Task statement
Could you change "series" to "data series" in the lines from the one containing "Is the sum of" through the last line, leaving everything else unchanged and the pictures out?
━━━ Information supplied ━━━
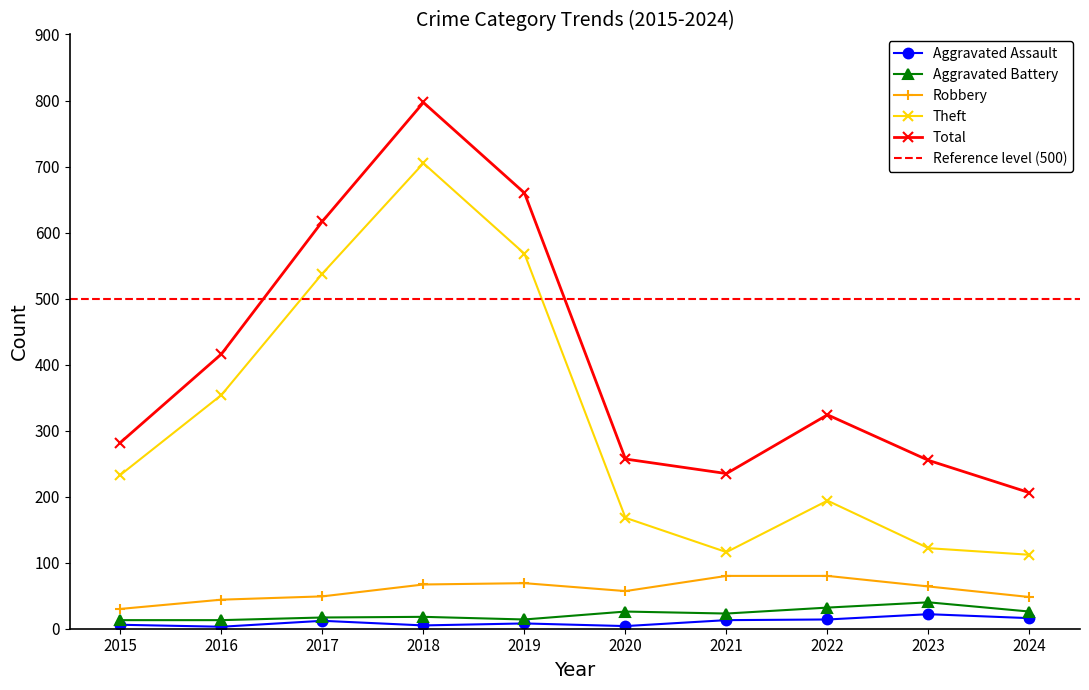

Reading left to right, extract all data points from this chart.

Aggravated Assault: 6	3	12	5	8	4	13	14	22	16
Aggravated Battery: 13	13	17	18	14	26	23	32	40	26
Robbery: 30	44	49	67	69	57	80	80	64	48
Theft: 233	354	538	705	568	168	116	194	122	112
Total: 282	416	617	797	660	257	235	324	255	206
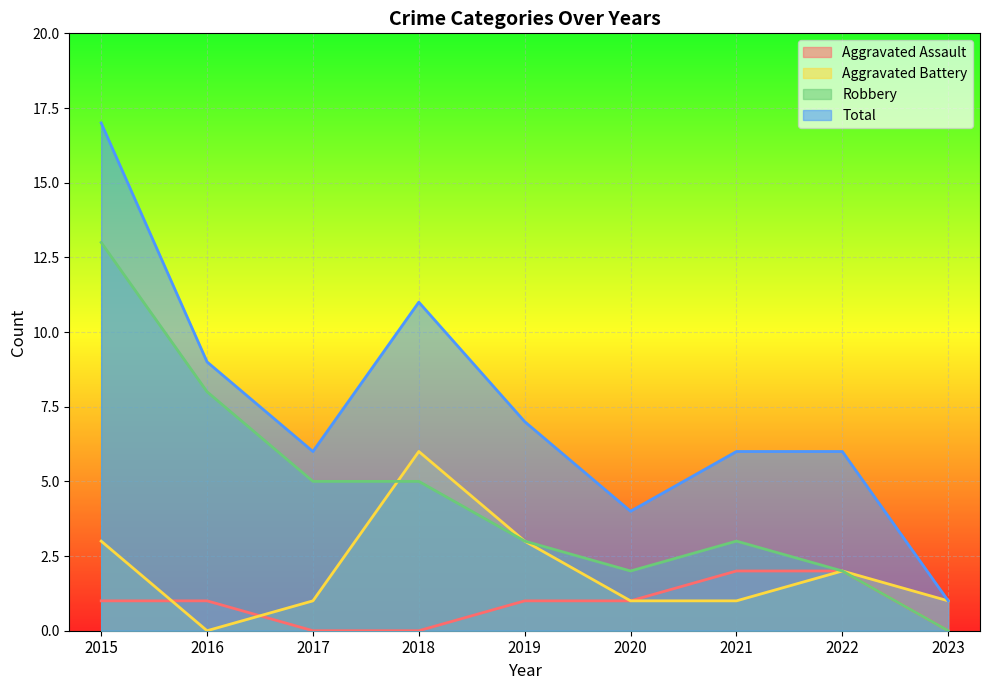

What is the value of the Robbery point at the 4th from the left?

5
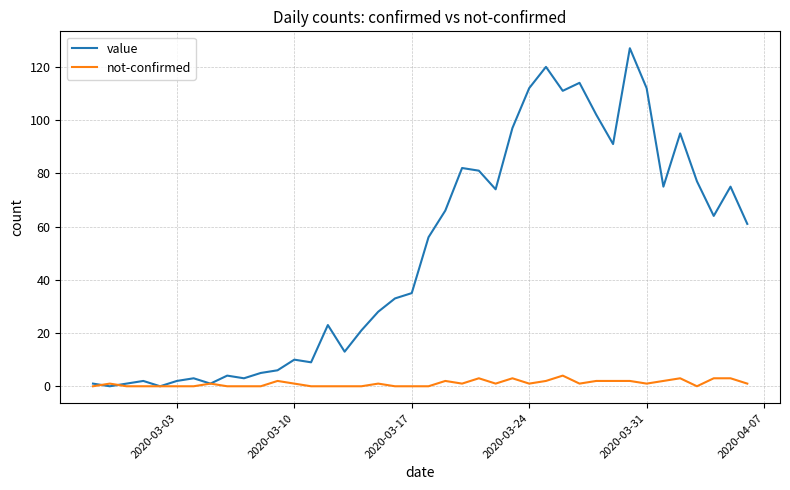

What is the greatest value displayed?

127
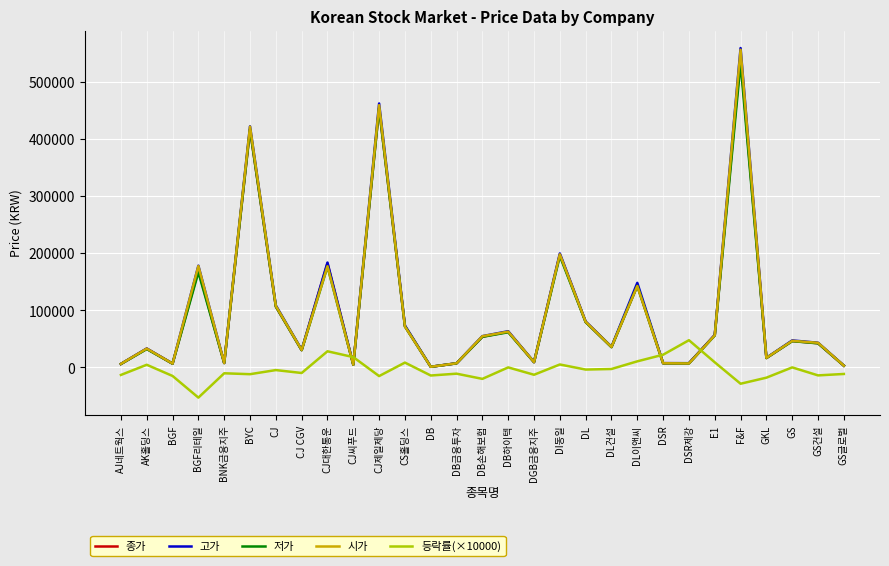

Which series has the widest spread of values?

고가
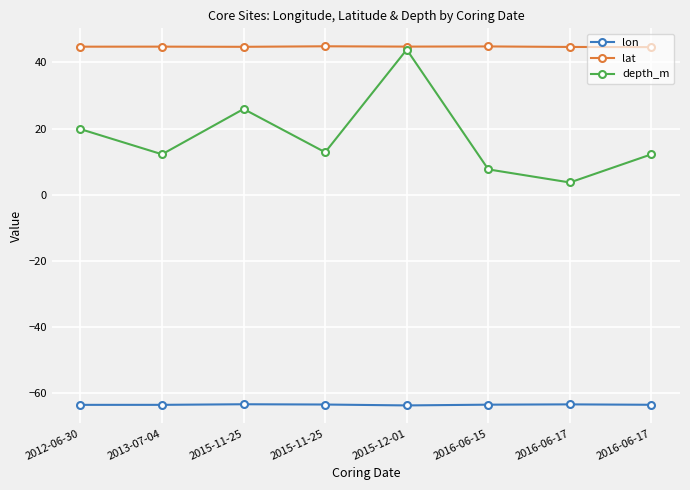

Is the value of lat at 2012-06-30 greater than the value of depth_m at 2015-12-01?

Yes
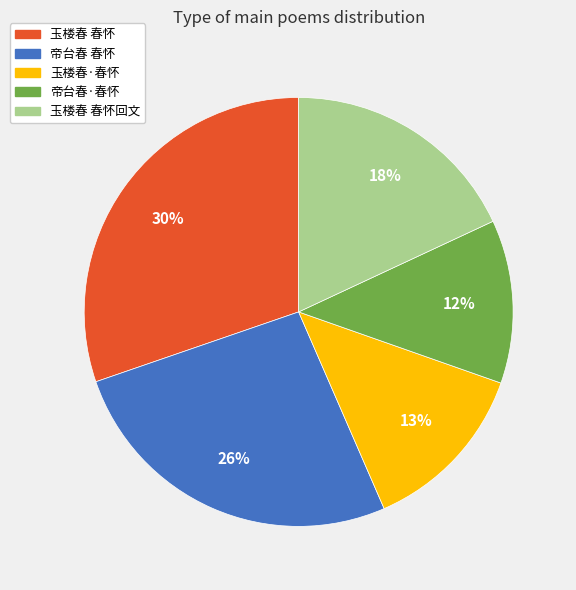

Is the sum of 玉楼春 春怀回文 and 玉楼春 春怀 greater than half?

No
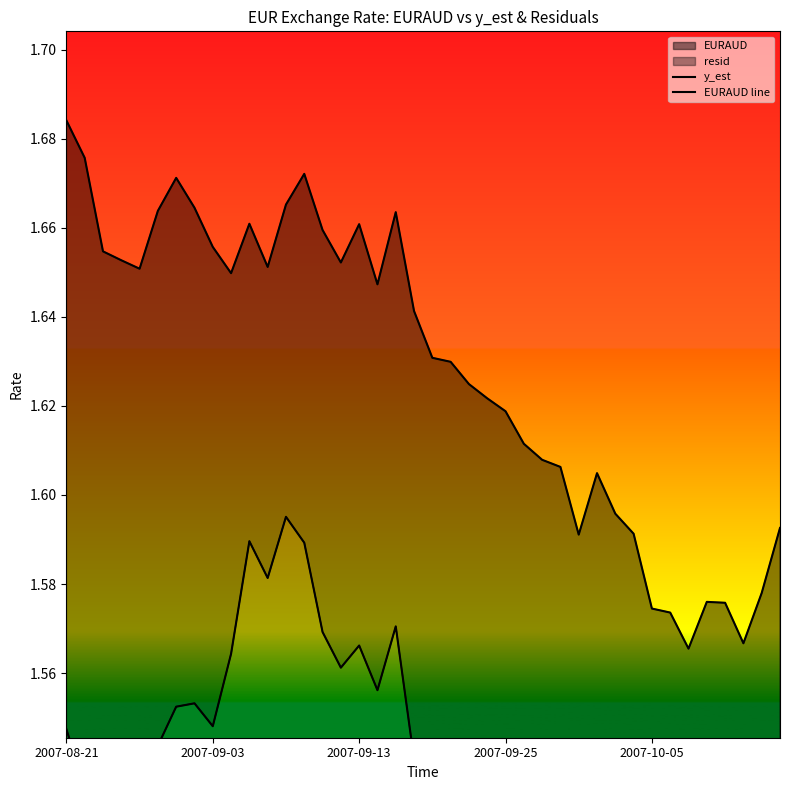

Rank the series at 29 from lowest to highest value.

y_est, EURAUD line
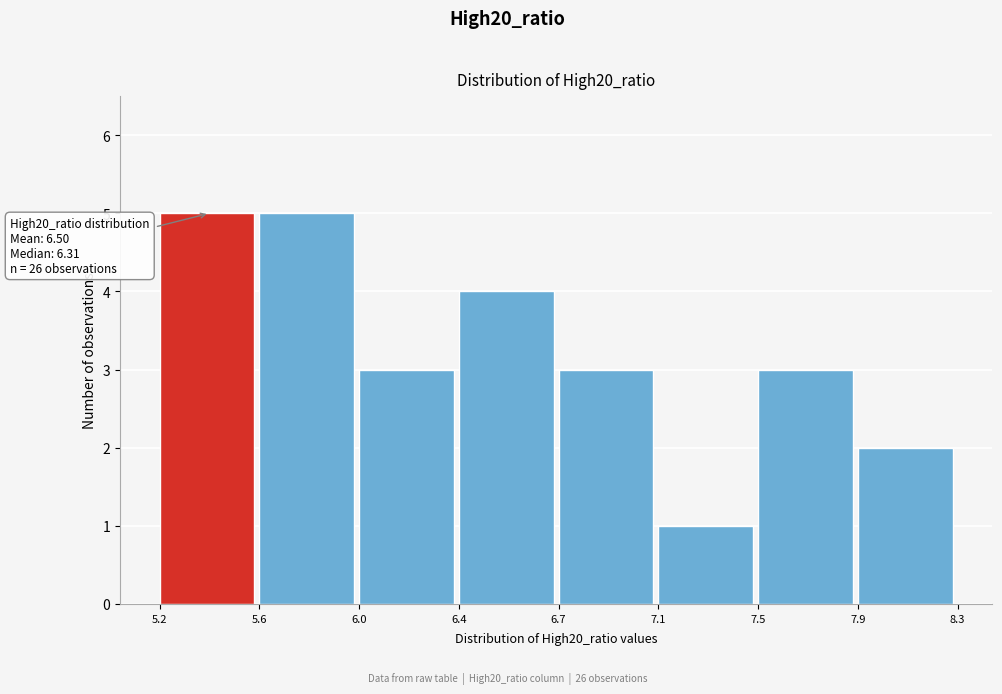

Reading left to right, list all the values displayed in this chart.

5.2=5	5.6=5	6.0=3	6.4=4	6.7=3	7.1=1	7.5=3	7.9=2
━━━
Written response
Is the sum of 玉楼春 春怀回文 and 玉楼春 春怀 greater than half?

No

Rank the data series at 29 from lowest to highest value.

y_est, EURAUD line

Reading left to right, list all the values displayed in this chart.

5.2=5	5.6=5	6.0=3	6.4=4	6.7=3	7.1=1	7.5=3	7.9=2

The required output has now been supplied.